■ **Task description**
When the word "RASM" shows up in a line of the records below, copy that line.

■ **Given information**
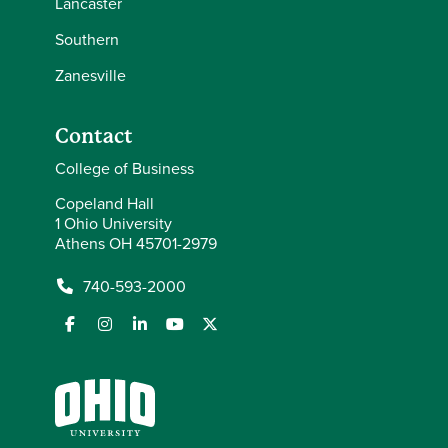
Lancaster
Southern
Zanesville
Contact
College of Business
Copeland Hall
1 Ohio University
Athens OH 45701-2979
740-593-2000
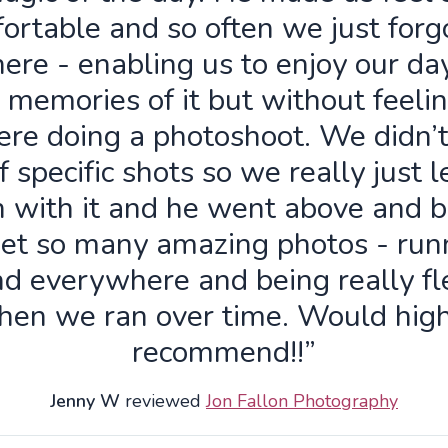
ortable and so often we just forg
ere - enabling us to enjoy our da
 memories of it but without feelin
re doing a photoshoot. We didn’
f specific shots so we really just 
n with it and he went above and 
get so many amazing photos - run
d everywhere and being really fl
hen we ran over time. Would high
recommend!!”
Jenny W
reviewed
Jon Fallon Photography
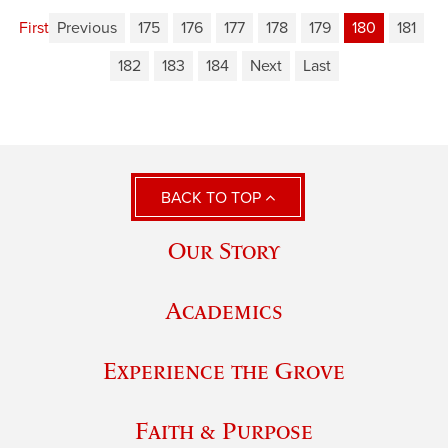
First
Previous
175
176
177
178
179
180
181
182
183
184
Next
Last
BACK TO TOP
Our Story
Academics
Experience the Grove
Faith & Purpose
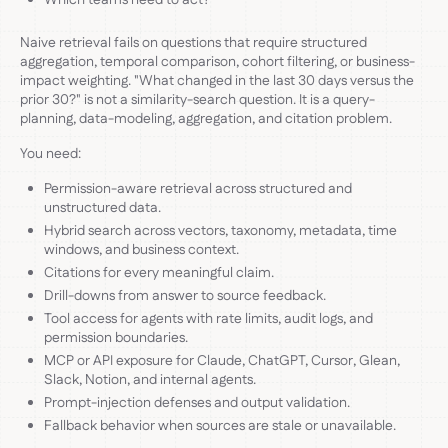
Naive retrieval fails on questions that require structured
aggregation, temporal comparison, cohort filtering, or business-
impact weighting. "What changed in the last 30 days versus the
prior 30?" is not a similarity-search question. It is a query-
planning, data-modeling, aggregation, and citation problem.
You need:
Permission-aware retrieval across structured and
unstructured data.
Hybrid search across vectors, taxonomy, metadata, time
windows, and business context.
Citations for every meaningful claim.
Drill-downs from answer to source feedback.
Tool access for agents with rate limits, audit logs, and
permission boundaries.
MCP or API exposure for Claude, ChatGPT, Cursor, Glean,
Slack, Notion, and internal agents.
Prompt-injection defenses and output validation.
Fallback behavior when sources are stale or unavailable.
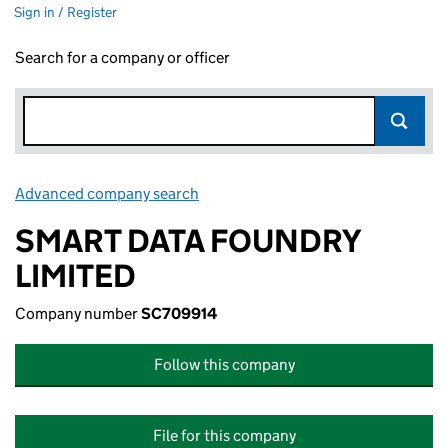
Sign in / Register
Search for a company or officer
Advanced company search
Link opens in new window
SMART DATA FOUNDRY
LIMITED
Company number
SC709914
Follow this company
File for this company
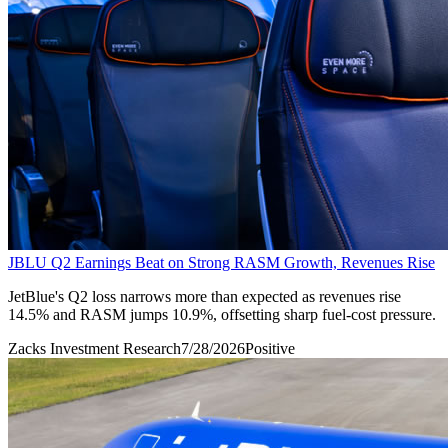
JBLU Q2 Earnings Beat on Strong RASM Growth, Revenues Rise
JetBlue's Q2 loss narrows more than expected as revenues rise
14.5% and RASM jumps 10.9%, offsetting sharp fuel-cost pressure.
Zacks Investment Research
7/28/2026
Positive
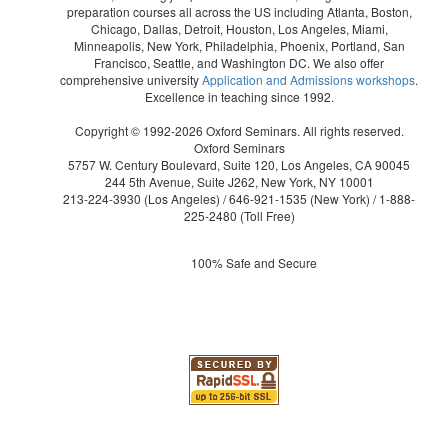
preparation courses all across the US including Atlanta, Boston,
Chicago, Dallas, Detroit, Houston, Los Angeles, Miami,
Minneapolis, New York, Philadelphia, Phoenix, Portland, San
Francisco, Seattle, and Washington DC. We also offer
comprehensive university
Application and Admissions workshops
.
Excellence in teaching since 1992.
Copyright © 1992-2026 Oxford Seminars. All rights reserved.
Oxford Seminars
5757 W. Century Boulevard, Suite 120, Los Angeles, CA 90045
244 5th Avenue, Suite J262, New York, NY 10001
213-224-3930
(Los Angeles) /
646-921-1535
(New York) /
1-888-
225-2480
(Toll Free)
100% Safe and Secure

■ **Solution for this exercise**
JBLU Q2 Earnings Beat on Strong RASM Growth, Revenues Rise
14.5% and RASM jumps 10.9%, offsetting sharp fuel-cost pressure.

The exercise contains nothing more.